Plaintiffs appealed the order compelling arbitration to the Ninth Circuit, which in turn certified a question of law to the Arizona Supreme Court. In January 2022, the Arizona Supreme Court resolved that question in Plaintiffs' favor, holding that “the doctrine of direct benefits estoppel can[not] be applied in an Arizona garnishment proceeding.” Benson v. Casa de Capri Enterprises, LLC, 502 P.3d 461, 465 (Ariz. 2022). Based on this ruling, the Ninth Circuit issued an amended memorandum decision in March 2022 concluding that “the district court erred in granting CCRRG's motion to compel arbitration under the doctrine of direct benefits estoppel.” Benson v. Casa de Capri Enterprises, LLC, 2022 WL 822126, *1 (9th Cir. 2022). In a footnote, the Ninth Circuit also stated the


following: “CRRG alternatively argues that the Liability Risk Retention Act of 1986 (LLRA) preempts state law governing the operation of risk retention groups, and apparently by extension precludes Arizona from limiting arbitration provisions in insurance policies provided by a risk retention group. The district court did not address this argument and [Plaintiffs] argue that CCRRG did not adequately raise it below. We leave these matters to the district court in the first instance, with the benefit of the Arizona Supreme Court's new guidance.” Id. at *2 n.1.

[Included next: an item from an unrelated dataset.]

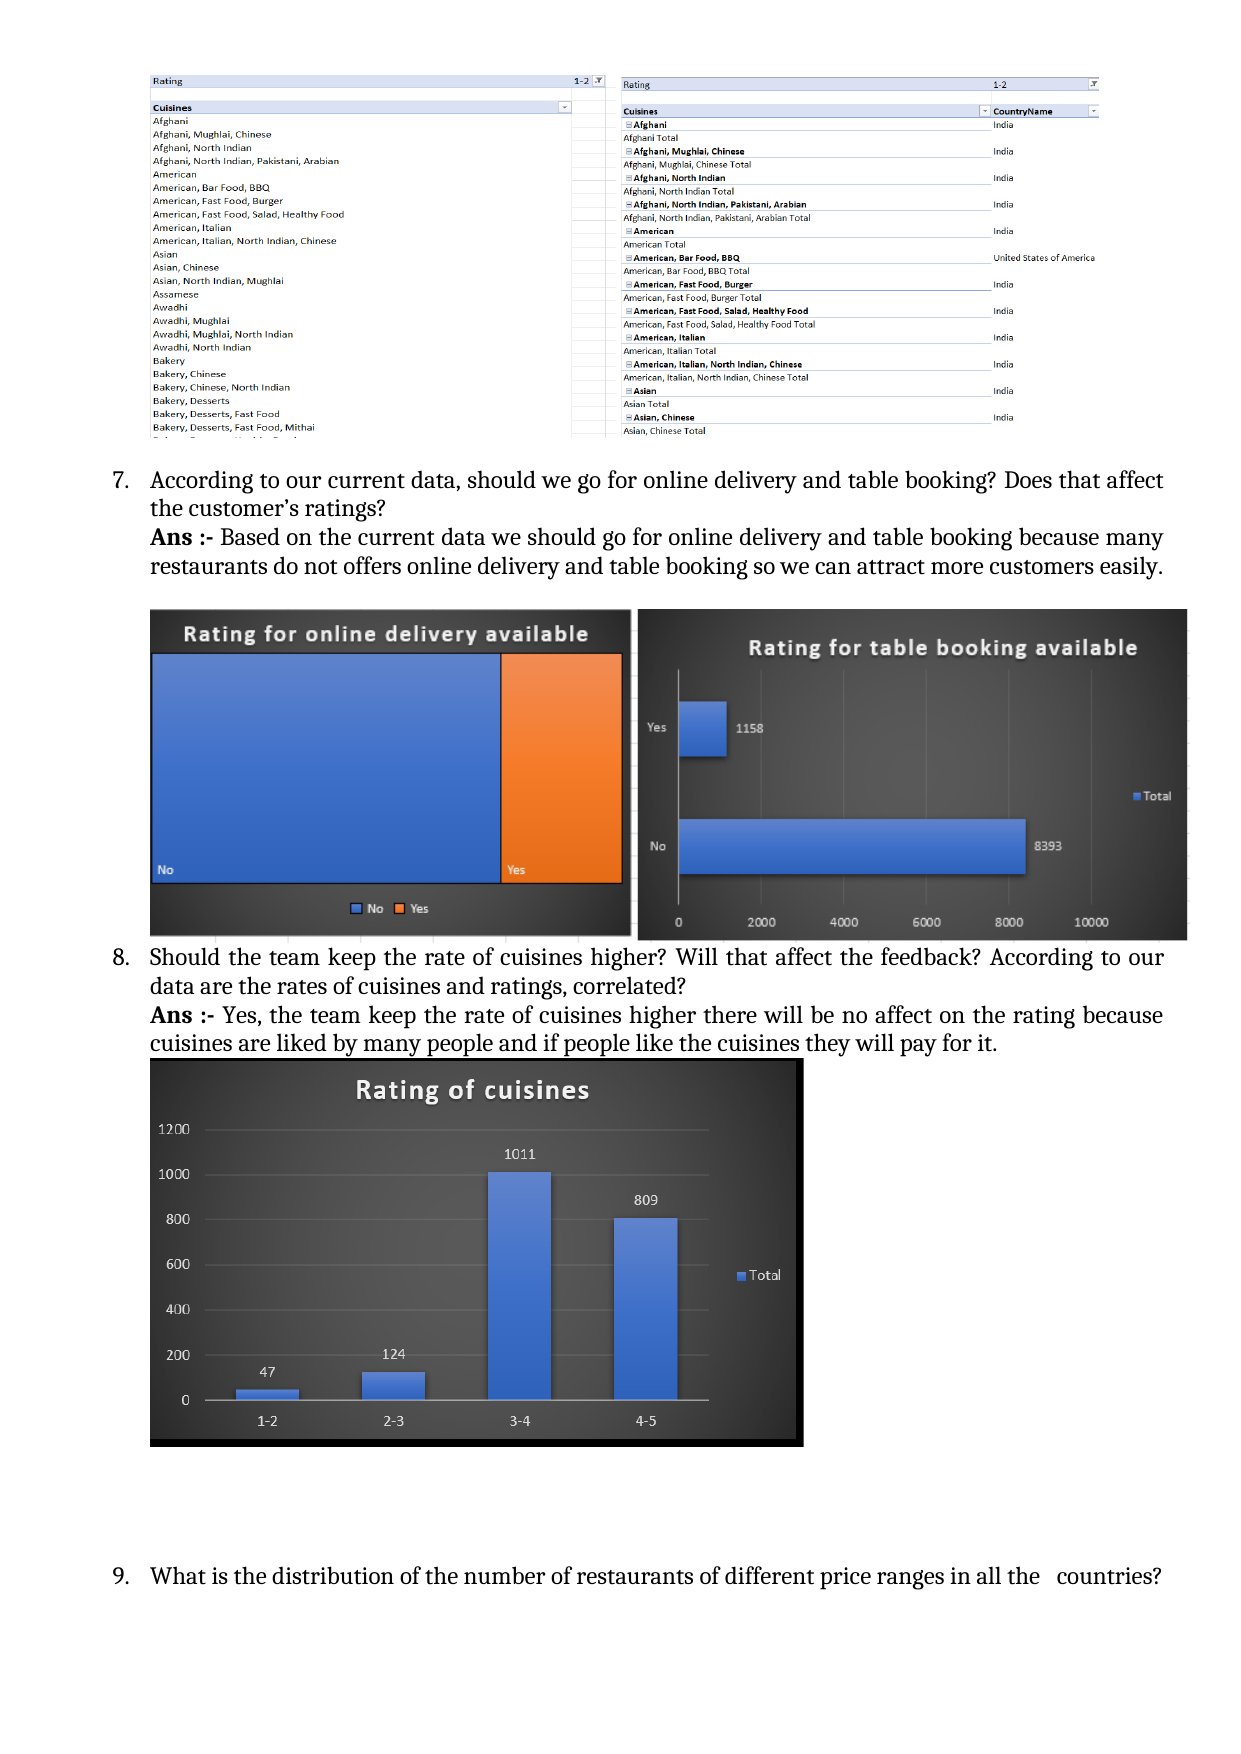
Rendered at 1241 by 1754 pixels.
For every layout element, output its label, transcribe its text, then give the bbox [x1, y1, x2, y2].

After the mandate issued, the Court solicited supplemental briefing from the parties about how to proceed. (Doc. 106.) The parties have now filed their briefs. (Docs. 112, 113.) Additionally, Plaintiffs have filed a motion for their attorneys' fees on appeal, which is also fully briefed. (Docs. 109, 110, 11.)...
Benson v. Casa De Capri Enters. (D. Ariz. 2022)

Accordingly, IT IS ORDERED that:

1. CCRRG's request to set a briefing schedule on the issue of arbitration-related preemption (Doc. 113 at 3) is denied. The Court will decide that issue in due course without the need for further briefing.

2. CCRRG's Rule 12(c) motion (Doc. 38) is denied.

3. CCRRG's motion to strike (Doc. 75) is denied as moot.

4. CCRRG's request to modify the scheduling order with respect to dispositive motions (Doc. 113 at 4-5) is granted. CCRRG may file a motion for summary judgment by July 7, 2022. Once that motion is fully briefed (and assuming the Court has not, in the interim, granted CCRRG's preemption-related arbitration request), the Court will resolve both sides' summary judgment motions.

5. NRRA's motion to file an amicus brief (Doc. 66) is granted. The Clerk of Court is directed to file the amicus brief that was lodged as an attachment to NRRA's motion (Doc. 66-1). Plaintiffs may file a response to that brief. The response is due on the same date as Plaintiffs' response to CCRRG's yet-to-be-filed summary judgment motion. No reply may be filed.

6. Plaintiffs' motion for attorneys' fees (Doc. 109) is denied.